“Where Harry Met Sally: The Jewish Deli in Pop Culture” including free deli dinner – April 14

TALK AND FREE DELI DINNER

“Where Harry Met Sally: The Jewish Deli in Pop Culture” with Dr. Ted Merwin

In New York and other cities, the Jewish deli was a gathering place on par with the synagogue, a place where the overstuffed sandwiches symbolized nothing less than the achievement of the American Dream. Over time, it also became an iconic part of American popular entertainment.

From Aaron Lebedeff’s signature song, “Rumania, Rumania” to John Belushi’s classic “Samurai Deli” sketch on Saturday Night Live to Rob Reiner’s take-off of Woody Allen films, “When Harry Met Sally,” the Jewish deli and its fare became emblematic of Jewish culture for Jews and non-Jews alike.
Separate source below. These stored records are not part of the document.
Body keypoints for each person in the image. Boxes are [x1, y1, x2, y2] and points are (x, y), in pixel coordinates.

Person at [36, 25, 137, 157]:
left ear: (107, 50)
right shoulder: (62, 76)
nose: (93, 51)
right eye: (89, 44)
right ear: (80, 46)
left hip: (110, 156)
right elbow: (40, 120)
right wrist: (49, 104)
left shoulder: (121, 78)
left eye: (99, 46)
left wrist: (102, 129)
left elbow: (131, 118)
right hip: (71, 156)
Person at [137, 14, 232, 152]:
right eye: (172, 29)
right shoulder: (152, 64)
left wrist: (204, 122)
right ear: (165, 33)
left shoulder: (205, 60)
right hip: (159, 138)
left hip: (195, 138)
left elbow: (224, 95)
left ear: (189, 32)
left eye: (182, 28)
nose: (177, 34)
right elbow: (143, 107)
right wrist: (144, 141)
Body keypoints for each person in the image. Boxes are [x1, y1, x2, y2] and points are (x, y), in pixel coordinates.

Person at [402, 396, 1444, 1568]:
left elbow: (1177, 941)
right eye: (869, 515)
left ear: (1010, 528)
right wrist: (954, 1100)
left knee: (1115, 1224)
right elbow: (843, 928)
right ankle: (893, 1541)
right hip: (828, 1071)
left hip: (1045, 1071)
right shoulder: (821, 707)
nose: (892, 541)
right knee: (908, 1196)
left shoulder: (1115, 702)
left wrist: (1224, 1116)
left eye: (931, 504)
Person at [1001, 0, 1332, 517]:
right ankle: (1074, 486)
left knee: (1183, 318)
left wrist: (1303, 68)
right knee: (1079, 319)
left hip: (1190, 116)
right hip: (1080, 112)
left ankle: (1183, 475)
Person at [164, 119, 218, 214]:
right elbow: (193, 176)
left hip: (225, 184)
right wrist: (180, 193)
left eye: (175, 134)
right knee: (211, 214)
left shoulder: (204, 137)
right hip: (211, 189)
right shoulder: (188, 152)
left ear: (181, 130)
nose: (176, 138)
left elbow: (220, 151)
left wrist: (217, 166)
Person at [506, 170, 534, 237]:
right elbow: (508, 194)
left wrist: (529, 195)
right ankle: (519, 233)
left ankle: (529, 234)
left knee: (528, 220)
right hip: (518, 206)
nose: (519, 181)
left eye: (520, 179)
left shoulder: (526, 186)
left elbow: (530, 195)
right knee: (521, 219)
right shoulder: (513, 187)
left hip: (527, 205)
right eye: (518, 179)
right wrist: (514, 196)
This multimedia, interactive lecture explores the changing representations of the deli in music, film and television to show how the deli both nurtured Jewish community and redefined the boundaries between Jews and non-Jews in American society.

Ted Merwin teaches Religion and Judaic Studies at Dickinson College in Carlisle, Pa., where he also directs the Milton B. Asbell Center for Jewish Life. A native New Yorker, he has moonlighted for the last 10 years as theater columnist for the New York Jewish Week, the largest-circulation Jewish newspaper in the nation. His articles on Jewish culture have also appeared in the New York Times, Washington Post, Moment, Hadassah, and many other newspapers and magazines.

His first book, “In Their Own Image: New York Jews in Jazz Age Popular Culture” dealt with the reflection of second generation Jewish life in vaudeville, theater and film. He is currently finishing an illustrated history of the New York Jewish delicatessen.